No, we don't want new threading levels. Instead, part of the 2.0 API effort is to reduce the number of threading levels.

I agree this is unrelated to EP type. It's more about if the application needs the control path to be thread safe. A specific application being able to run correctly w/o the locking doesn't mean other applications can do the same. The default behavior should always take correctness as higher priority over performance.

I would prefer a provider specific option for optimizing control path locks.

Where do you envision the provider specific option for optimizing control path locking living?

For example, via the fi_set_val() API.

From my perspective, FI_THREAD_DOMAIN should mean that only one thread per domain is allowed to make ALL libfabric API calls. Adding a thread safe control API adds unnecessary complexity in order to optimize the performance of connection based msg endpoints. This is related to EP type, b/c this decision was made to optimize a specific EP type.

I would prefer to change the API to say:

"FI_THREAD_DOMAIN means 1 thread per domain at a time", and have apps that were using the previous threading model be forced to claim FI_THREAD_SAFE.

Since it isn't great to break existing customers, we should make this change in version 2.

Adding a breaking change to Libfabric 2.0 is acceptable.

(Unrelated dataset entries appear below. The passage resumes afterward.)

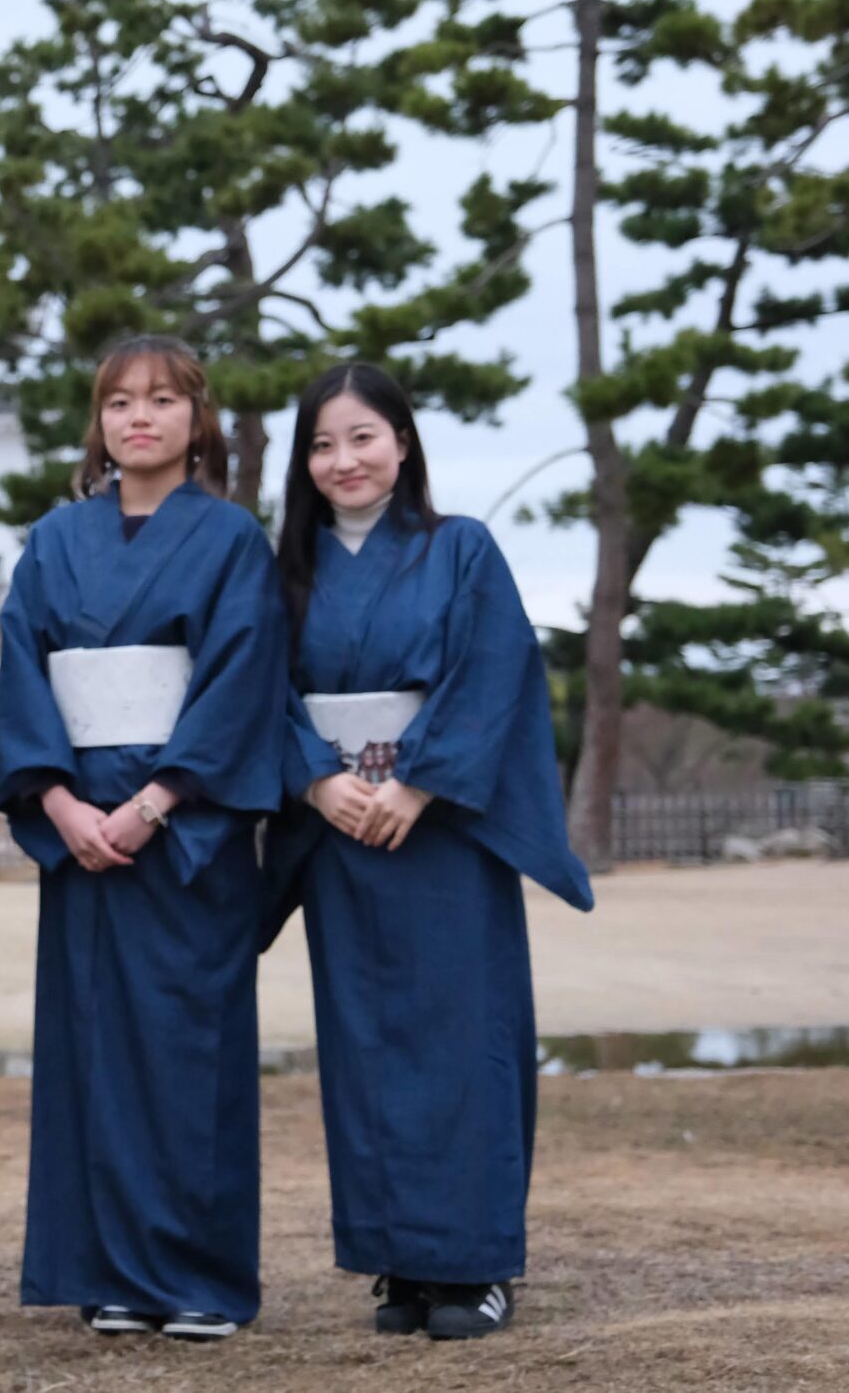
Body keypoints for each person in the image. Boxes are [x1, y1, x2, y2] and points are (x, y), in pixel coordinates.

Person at [264, 361, 594, 1342]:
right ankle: (399, 1262)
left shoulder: (461, 550)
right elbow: (259, 690)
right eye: (322, 444)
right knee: (362, 1046)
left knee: (462, 1040)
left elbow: (494, 672)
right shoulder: (287, 571)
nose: (344, 460)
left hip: (440, 833)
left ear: (402, 443)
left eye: (362, 436)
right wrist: (316, 781)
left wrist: (416, 782)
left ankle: (476, 1262)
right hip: (338, 833)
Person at [0, 334, 289, 1343]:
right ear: (99, 422)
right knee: (92, 1053)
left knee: (189, 1050)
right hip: (81, 831)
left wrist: (155, 801)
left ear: (197, 420)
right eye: (120, 401)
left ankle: (201, 1277)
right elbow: (23, 673)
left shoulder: (232, 539)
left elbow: (242, 678)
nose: (140, 418)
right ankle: (110, 1272)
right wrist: (61, 805)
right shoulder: (53, 541)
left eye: (163, 399)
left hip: (186, 834)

This suggested change will make our API simpler to understand, cleaner to implement, and faster to use.

If we want to avoid the performance regression for applications designed around message endpoints (using FI_THREAD_DOMAIN with multiple threads in a domain at a time t1 control, t2 data); then I agree with Shi that a new threading model is the best way to do this.

  1. Users will go to the docs to look up the threading model before going to look at fi_set_val() API options (much less hiden)
  2. Why should we create a new way to control the Application threading model, when we already have the threading model.
  3. If we want to keep FI_THREAD_DOMAIN behavior constant, we can add a new model called FI_THREAD_DOMAIN_RDM without a thread safe control API.

I understand the desire to have less threading models, but I don't understand the advantages to solving this problem not using the threading model.